EXERCISE DESCRIPTION >>
Could you return every line of the records below that contains the word "este"?

Saved entries
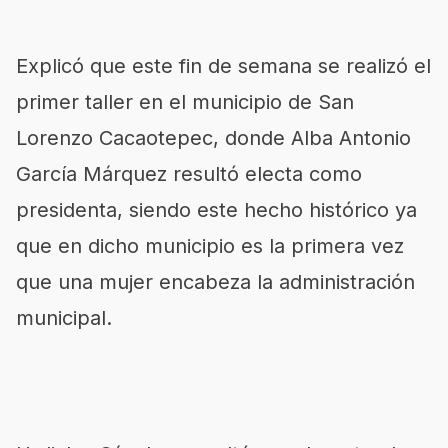
Explicó que este fin de semana se realizó el
primer taller en el municipio de San
Lorenzo Cacaotepec, donde Alba Antonio
García Márquez resultó electa como
presidenta, siendo este hecho histórico ya
que en dicho municipio es la primera vez
que una mujer encabeza la administración
municipal.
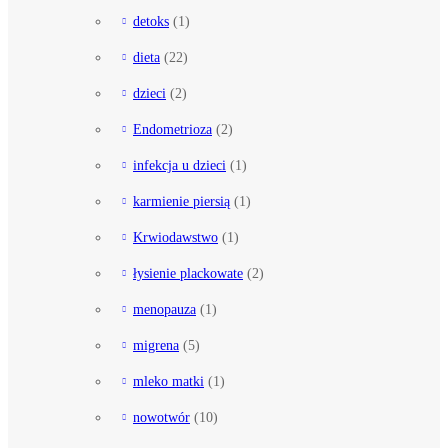
detoks
(1)
dieta
(22)
dzieci
(2)
Endometrioza
(2)
infekcja u dzieci
(1)
karmienie piersią
(1)
Krwiodawstwo
(1)
łysienie plackowate
(2)
menopauza
(1)
migrena
(5)
mleko matki
(1)
nowotwór
(10)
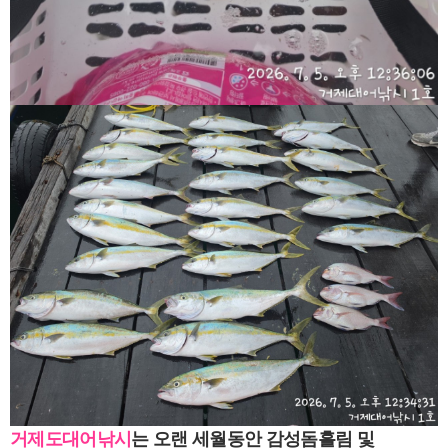
거제도대어낚시
는 오랜 세월동안 감성돔흘림
및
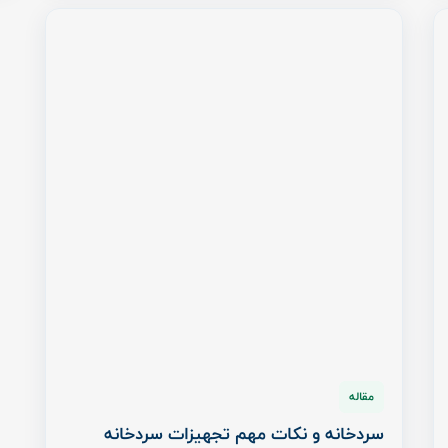
مقاله
سردخانه و نکات مهم تجهیزات سردخانه
صنعتی
سه شنبه ۱۶ شهریور ۱۴۰۰
سردخانه، سیستم و مجموعه‌ای از دستگاه‌های تبرید است
که پس از ایجاد سرما، آن را به داخل فضای عایقی ...
ادامه مطلب
مقالات تجهیزات فروشگاهی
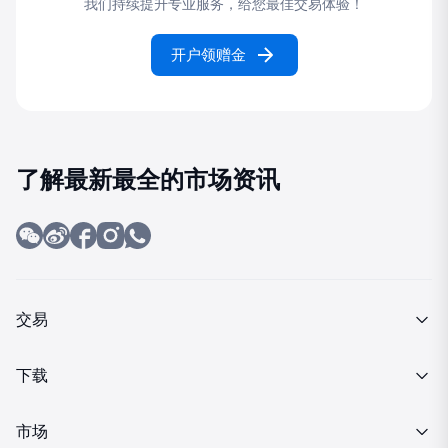
我们持续提升专业服务，给您最佳交易体验！
开户领赠金
了解最新最全的市场资讯
交易
产品介绍
下载
交易细则
MT4下载
市场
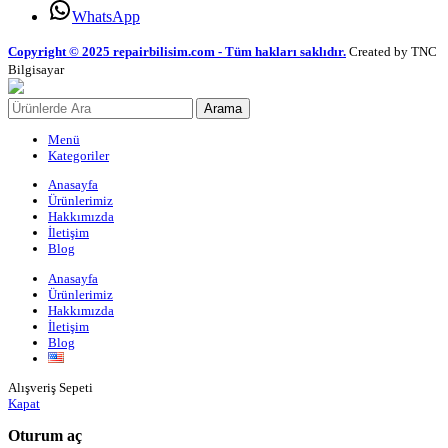
WhatsApp
Copyright © 2025 repairbilisim.com - Tüm hakları saklıdır.
Created by TNC
Bilgisayar
Arama
Menü
Kategoriler
Anasayfa
Ürünlerimiz
Hakkımızda
İletişim
Blog
Anasayfa
Ürünlerimiz
Hakkımızda
İletişim
Blog
Alışveriş Sepeti
Kapat
Oturum aç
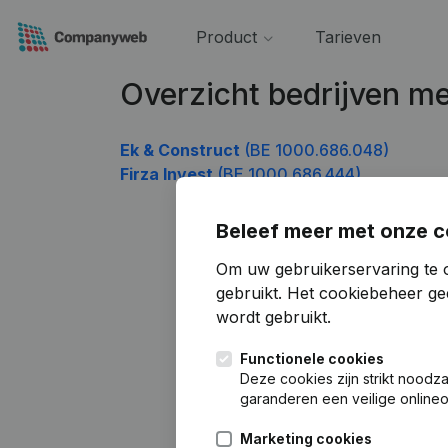
Product
Tarieven
Overzicht bedrijven 
Ek & Construct
(BE 1000.686.048)
Firza Invest
(BE 1000.686.444)
Beleef meer met onze c
Om uw gebruikerservaring te 
gebruikt.
Het cookiebeheer
gee
wordt gebruikt.
Functionele cookies
Deze cookies zijn strikt noodz
garanderen een veilige online
Marketing cookies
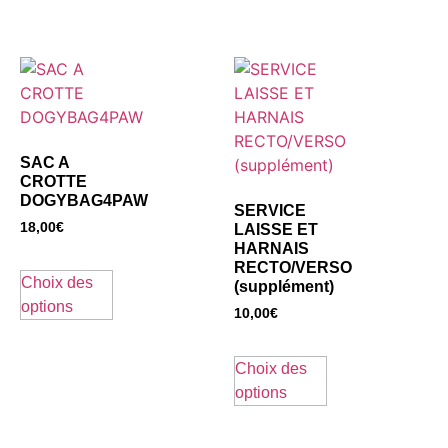
SAC A
CROTTE
DOGYBAG4PAW
SERVICE
18,00
€
LAISSE ET
HARNAIS
RECTO/VERSO
Choix des
(supplément)
options
10,00
€
Choix des
options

TASK ANSWER >>
Explicó que este fin de semana se realizó el
presidenta, siendo este hecho histórico ya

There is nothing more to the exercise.